## GOAL OF THE EXERCISE:
Should a line below contain the word "BACKING", report it.

## INFORMATION PROVIDED:

▽

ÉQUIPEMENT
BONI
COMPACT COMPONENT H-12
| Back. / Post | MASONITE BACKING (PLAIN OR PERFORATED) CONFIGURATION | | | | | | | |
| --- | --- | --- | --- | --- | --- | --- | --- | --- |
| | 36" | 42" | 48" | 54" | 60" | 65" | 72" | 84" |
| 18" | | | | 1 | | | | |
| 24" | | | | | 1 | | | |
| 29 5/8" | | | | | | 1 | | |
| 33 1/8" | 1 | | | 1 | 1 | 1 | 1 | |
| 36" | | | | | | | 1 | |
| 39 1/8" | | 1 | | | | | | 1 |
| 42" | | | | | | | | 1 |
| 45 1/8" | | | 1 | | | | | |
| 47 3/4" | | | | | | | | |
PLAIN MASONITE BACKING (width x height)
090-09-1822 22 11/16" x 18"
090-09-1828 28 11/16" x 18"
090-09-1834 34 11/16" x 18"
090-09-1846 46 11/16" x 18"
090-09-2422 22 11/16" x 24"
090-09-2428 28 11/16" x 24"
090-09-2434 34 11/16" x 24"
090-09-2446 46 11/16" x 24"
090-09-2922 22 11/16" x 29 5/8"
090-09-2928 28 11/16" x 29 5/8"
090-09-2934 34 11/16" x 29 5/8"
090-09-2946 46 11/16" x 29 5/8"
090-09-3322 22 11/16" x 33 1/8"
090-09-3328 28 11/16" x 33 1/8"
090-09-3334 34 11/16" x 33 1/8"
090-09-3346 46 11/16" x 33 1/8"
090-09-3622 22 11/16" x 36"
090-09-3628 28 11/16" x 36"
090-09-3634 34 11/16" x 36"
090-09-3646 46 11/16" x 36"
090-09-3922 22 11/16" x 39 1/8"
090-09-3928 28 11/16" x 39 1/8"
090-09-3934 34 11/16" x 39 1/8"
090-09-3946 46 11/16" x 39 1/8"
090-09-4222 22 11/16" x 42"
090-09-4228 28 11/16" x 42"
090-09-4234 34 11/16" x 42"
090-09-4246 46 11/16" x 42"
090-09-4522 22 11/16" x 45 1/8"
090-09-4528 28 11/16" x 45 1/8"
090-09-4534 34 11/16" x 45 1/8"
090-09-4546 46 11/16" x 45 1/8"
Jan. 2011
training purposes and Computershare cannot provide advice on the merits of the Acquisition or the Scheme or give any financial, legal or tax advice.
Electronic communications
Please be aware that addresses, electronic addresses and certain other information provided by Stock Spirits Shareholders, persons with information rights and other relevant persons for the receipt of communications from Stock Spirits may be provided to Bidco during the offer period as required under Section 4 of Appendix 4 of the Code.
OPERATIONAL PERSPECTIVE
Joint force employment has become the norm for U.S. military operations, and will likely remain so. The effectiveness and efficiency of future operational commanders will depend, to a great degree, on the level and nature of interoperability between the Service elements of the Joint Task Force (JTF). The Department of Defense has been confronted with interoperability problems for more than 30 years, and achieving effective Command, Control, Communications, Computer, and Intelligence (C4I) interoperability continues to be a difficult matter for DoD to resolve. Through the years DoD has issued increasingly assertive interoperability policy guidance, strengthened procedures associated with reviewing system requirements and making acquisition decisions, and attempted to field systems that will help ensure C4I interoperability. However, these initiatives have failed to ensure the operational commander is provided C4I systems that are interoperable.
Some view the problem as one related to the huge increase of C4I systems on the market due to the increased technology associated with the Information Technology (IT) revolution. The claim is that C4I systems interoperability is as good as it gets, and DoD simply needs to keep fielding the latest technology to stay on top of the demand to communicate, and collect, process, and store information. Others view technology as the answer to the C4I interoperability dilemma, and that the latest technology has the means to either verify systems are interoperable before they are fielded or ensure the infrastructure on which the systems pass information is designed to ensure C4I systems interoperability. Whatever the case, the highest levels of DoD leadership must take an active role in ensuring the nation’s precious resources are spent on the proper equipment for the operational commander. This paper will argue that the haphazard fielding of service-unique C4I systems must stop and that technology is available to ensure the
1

△

## RESPONSE FOR THIS EXERCISE:
| Back. / Post | MASONITE BACKING (PLAIN OR PERFORATED) CONFIGURATION | | | | | | | |
PLAIN MASONITE BACKING (width x height)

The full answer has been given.